Secondo la mitologia greca, Scilla era una ninfa marina che per gelosia fu trasformata da Circe in un mostro mentre faceva il bagno in una caletta presso Zancle (l'odierna Messina); al posto delle gambe ebbe sei teste di cane che latravano, e lunghe code di serpente. La storia è raccontata nell'Odissea e nelle Metamorfosi di Ovidio. Per chi però non s'accontentasse delle narrazioni mitologiche, ecco un'interessante ipotesi filologica delle origini sia dei nomi sia del mito di Scilla e Cariddi:

"Nell’antichità, a causa della tenuità e precarietà dell'informazione, spesso accadeva che voci e dicerie col passare dei secoli si accrescessero (fama crescit eundo, dicevano infatti i latini, o anche rumor multa fingit) fino a perdere il loro originario significato, talvolta addirittura trasfigurandosi in mitologia; quella della pericolosità della navigazione all’imboccatura settentrionale dello stretto di Messina, ossia in corrispondenza del passaggio tra la penisoletta di Scilla in Calabria e il capo siciliano di Cariddi, pericolosità considerata tale da arrivarsi addirittura a far derivare questi nomi da quelli di due mitologici spaventosi mostri divoratori di naviganti, in verità non corrisponde per nulla alla realtà delle cose, non essendoci infatti alcuna evidenza storica che ci confermi un particolare rischio nell’affrontare quel passaggio marittimo mediterraneo, il quale inoltre non fu nemmeno mai universalmente riconosciuto come rischioso quanto lo furono invece quello di Capo Horn, quello di Buona Speranza e quello di Agulhas, passaggi questi ancor oggi battuti da violenti venti e possenti correnti oceaniche.

**DATI FORNITI:**

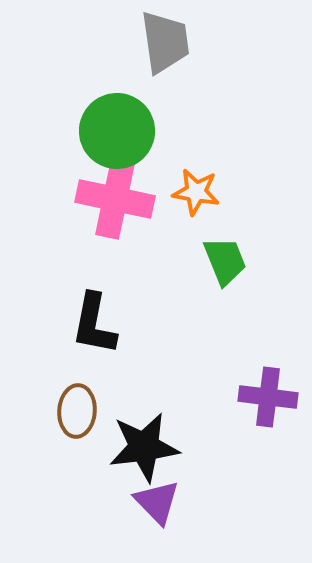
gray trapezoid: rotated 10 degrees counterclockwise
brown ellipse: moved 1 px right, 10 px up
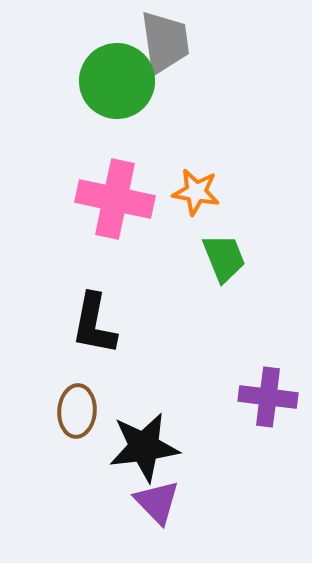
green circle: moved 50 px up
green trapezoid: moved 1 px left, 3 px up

**OBIETTIVI:**
1. Nel brano su Scilla e Cariddi, a quale città odierna corrisponde l'antica Zancle?
2. Riprendi il brano su Scilla e Cariddi dal punto in cui si interrompe.

**LE RISPOSTE:**
1. Messina.

2.
Da dove nasceva allora questa paurosa fama di Scilla e Cariddi? Probabilmente una certa pericolosità per le piccole e leggere imbarcazioni antiche doveva esserci, ma questo evidentemente prima che i frequenti e devastanti terremoti e maremoti succedutisi nel corso del tempo in quella sfortunata zona ne avessero sicuramente mutato la geografia sottomarina.

 

 

Il primo a parlarci di Scilla e Cariddi come di mitici mostri sanguinari fu Omero nella sua Odissea, poema a cui poi tanti antichi scrittori si rifecero data l’autorevolezza della fonte. Nacque pertanto più tardi il detto: ‘Incappa in Scilla volendo evitare Cariddi’ (Incidit in Scillam, cupiens evitare Charybdim) per significare ‘cadere dalla padella nella brace’; ma in realtà schille (σϰίλλαι) nome greco calabrese, e caridi (ϰαρίδες), nome greco siciliano, avevano lo stesso significato, trattandosi infatti di due dei tanti nomi che allora nel Mediterraneo si davano ai gamberetti; un altro per esempio era palinuri (παλίνουροι), ma questo si usava più a nord, cioè per indicare quei crostacei che si potevano trovare e pescare appunto a Capo Palinuro (per inciso, anche questo nome poi fu mitizzato).

 

Molto probabilmente dunque ‘essere tra Scilla e Cariddi’ non significò in origine trovarsi tra due pericoli di pari gravità, come più tardi invece si fraintese, ma volle semplicemente dire ‘se non è zuppa è pan bagnato’, cioè ‘è inutile che tu te ne stia a riflettere se far sosta a Scilla o a Cariddi, tanto sempre gamberetti dovrai mangiare’. E dovevano essere anche crostacei molto buoni perché Il Suida narra che il famoso buongustaio romano Apicio, autore di un ricettario di cucina vissuto tra 1º secolo a.C. e 1º secolo d.C., era talmente ghiotto di gamberi, gamberetti e astachi che girava il Mediterraneo su una sua nave recandosi e fermandosi là dove c’era fama che si trovassero i migliori crostacei; e proprio per questo motivo fu costretto a soggiornare per qualche tempo a Minturno nel Lazio, perché ne aveva fatto proprio là scorpacciate tanto smodate da restarne ammalato. Suida, Lexicon, graece et latine. T.3, p. 266. Halle e Brunswick, 1705."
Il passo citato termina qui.